While stating on the new GDPR enforcement, George Chang, VP, APAC, Forcepoint, cited, “As the capacity to collect, store and analyze data for commercial purposes continue to grow exponentially, GDPR seeks to strengthen and unify personal data privacy and protection – putting people in control of their data and ensuring that businesses treat this data in a fair, transparent and secure manner. It’s no surprise that this seismic shift in the way we approach data security has caused a ripple effect across the globe, with many countries following suit and modernizing their own privacy and data protection laws.

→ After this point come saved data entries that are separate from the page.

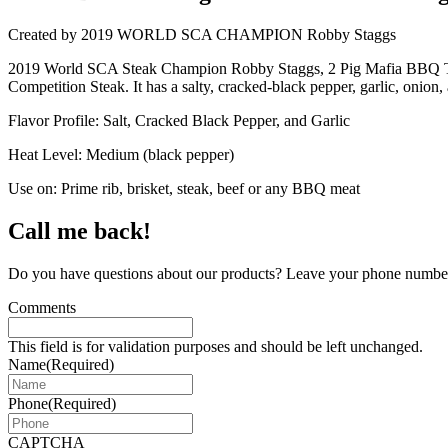
Created by 2019 WORLD SCA CHAMPION Robby Staggs
2019 World SCA Steak Champion Robby Staggs, 2 Pig Mafia BBQ Team, 
Competition Steak. It has a salty, cracked-black pepper, garlic, onion, a
Flavor Profile: Salt, Cracked Black Pepper, and Garlic
Heat Level: Medium (black pepper)
Use on: Prime rib, brisket, steak, beef or any BBQ meat
Call me back!
Do you have questions about our products? Leave your phone number 
Comments
This field is for validation purposes and should be left unchanged.
Name
(Required)
Phone
(Required)
CAPTCHA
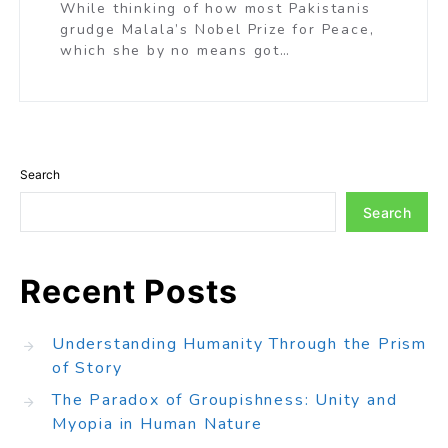
While thinking of how most Pakistanis
grudge Malala’s Nobel Prize for Peace,
which she by no means got…
Search
Search
Recent Posts
Understanding Humanity Through the Prism
of Story
The Paradox of Groupishness: Unity and
Myopia in Human Nature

India’s Data Protection Law when it comes into effect, is sure to have a major impact on business operations. Organizations in India need to place compliance and data security as a priority considering the cost for violating these privacy laws is about to get very expensive. GDPR can cost up to 20 million Euros or 4% of annual turnover, whichever is higher, for intentional or negligent violations. With those kinds of stakes, investing in compliance now is the only right move for a sustainable business model. Pragmatic compliance does not need to be an expensive exercise too. Expenses are relatively low if implemented with a common sense approach. Understanding the parameters of the applicable legislation is key to getting it right, said Chang.
While many may be worried about the implications of a new regulatory era, in reality it will create trust and provide good practices that will benefit both the individuals and the business. These laws collectively present a positive business opportunity, when approached in the right way. Compliance can drive operational efficiencies, cost-savings and even fuel innovation. With strong data protection strategies in place, customers will place greater confidence in businesses, and businesses will minimize the all too common reputational and financial fall-out of a breach, added Chang.
While, the companies are in a spot right now, there are few more areas to be put under consideration, i.e., the electronic consent architecture in India, which is a global first, but this needs to be inferred further. The scenario would be something like; Indian citizens should be able to claim penalties, if businesses failed to obtain clear consent to use their personal data. Also, there is the question of what constitutes as personal and sensitive data. Freely available data like a person’s name and email ID could be classified as personal data, while information about a person’s net worth or investment decisions, should be treated as sensitive data, which requires stronger governance and compliance measures. Digital marketers should be able to leverage technology to classify data categories based on such rules.
They also need to understand the rules for the flexibility of customer data – what can be shared or not shared; with or without their consent; with the competition or industry at large. The Indian enterprises dealing with customer data also need to store, organize and provide access control to customer data in their possession in accordance to global norms. This will preempt any data protection governance and compliance norms that may be implemented by the Government, which is likely to happen soon.